During the short period of administration of Syk inhibitor to the mice (1 wk) we did not observe any clinical side effects. Syk inhibition in patients with RA (30) for 6 mo was reported to be associated with the development of nausea, diarrhea, gastritis, mild neutropenia, and hypertension. Although these side effects may develop after prolonged use of Syk inhibitors, it is suspected that even milder or no side effects will develop in trauma patients who may require shorter treatment.
In conclusion, the administration of a Syk inhibitor limited damage in both intestinal and lung tissues of mice subjected to I/R injury. Based on our observation that Syk inhibitor conferred reduced C3 deposition and polymorphonuclear neutrophil infiltration in local and remote tissues, we propose that Syk inhibitor scavenges complement products and limits local complement activation and tissue injury. The use of a Syk inhibitor may therefore be of clinical value in I/R injury even in humans.

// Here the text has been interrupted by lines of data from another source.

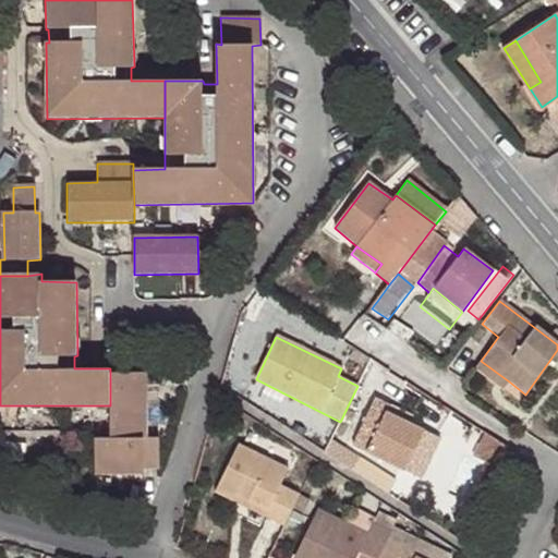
[(504,389),(509,381),(481,361),(475,367),(504,389)]
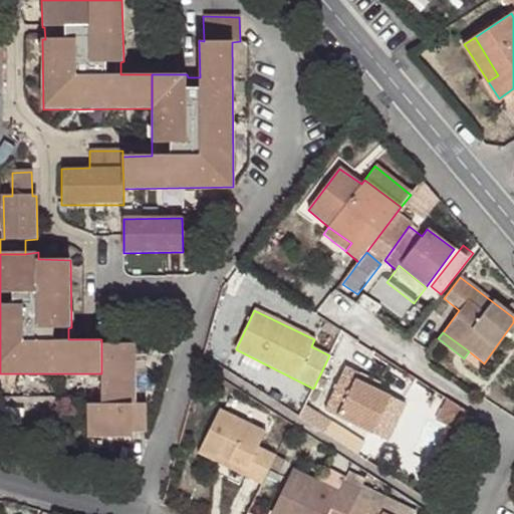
[(134,343),(101,343),(101,373),(102,404),(135,403),(134,343)]
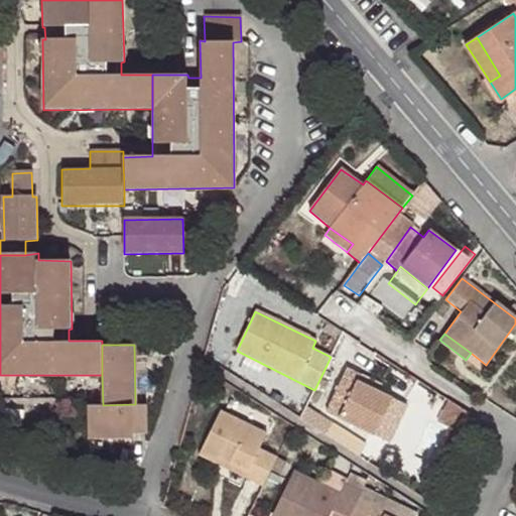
[(373,434),(391,398),(377,390),(358,382),(361,375),(348,368),(327,412),(373,434)]
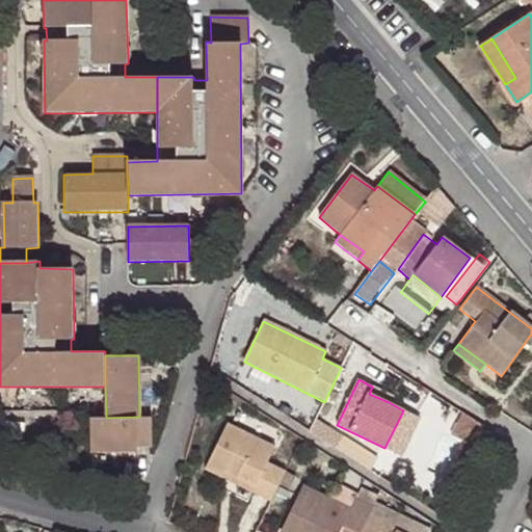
[(369,394),(389,402),(392,397),(372,387),(369,394)]
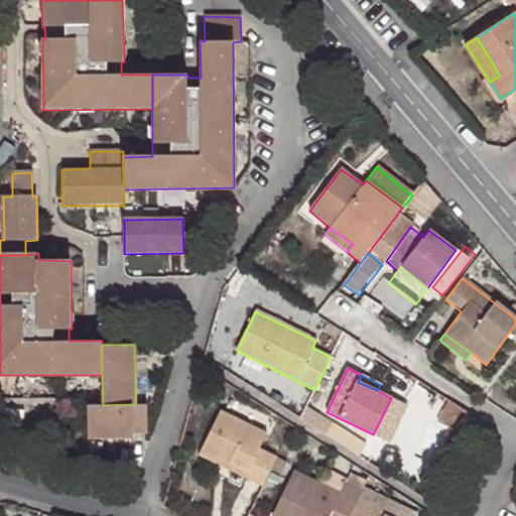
[(404,404),(391,398),(373,434),(386,441),(404,404)]
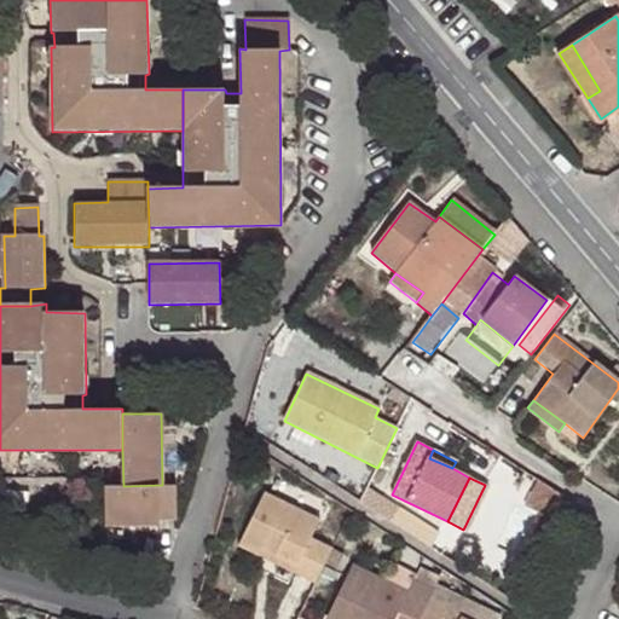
[(123,486),(105,486),(106,528),(161,526),(160,521),(179,521),(177,484),(162,485),(123,486)]
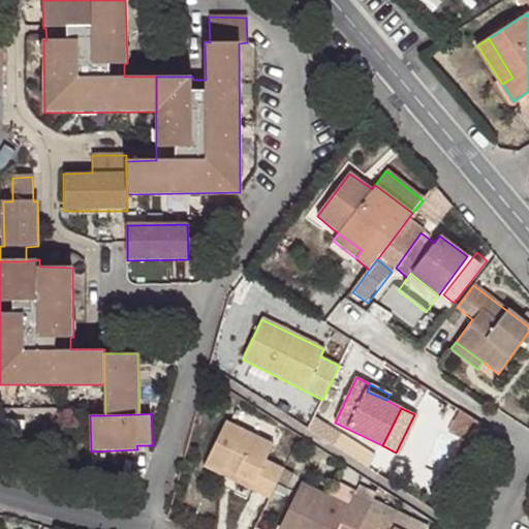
[(480,426),(467,416),(457,435),(471,444),(480,426)]
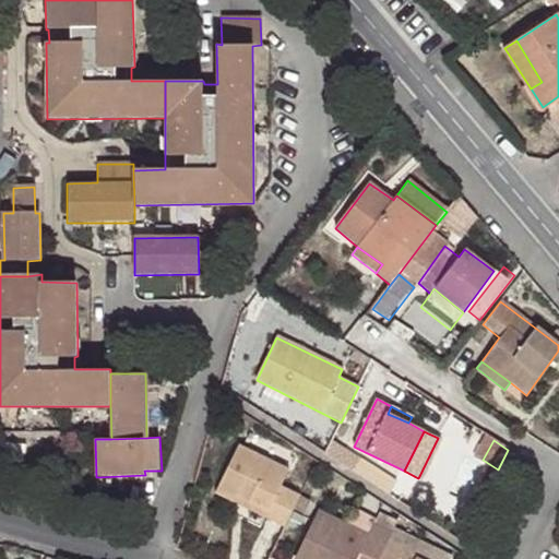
[(285,528),(300,496),(281,487),(288,470),(239,448),(216,494),(234,503),(237,495),(270,511),(265,519),(285,528)]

Research was supported by Grant W81XWH-09-1-0530 from Medical Research and Material Command of the Department of the Army. O. N. Pamuk was supported by TUBITAK Scholar.
P. Pine is employed by Rigel Pharmaceuticals. G. C. Tsokos received a grant from Rigel to determine whether Syk inhibition is of value to lupus nephritis.
The opinions or assertions contained herein are the private views of the authors, and are not to be construed as official, or as reflecting the views of the United States Department of the Army or the Department of Defense.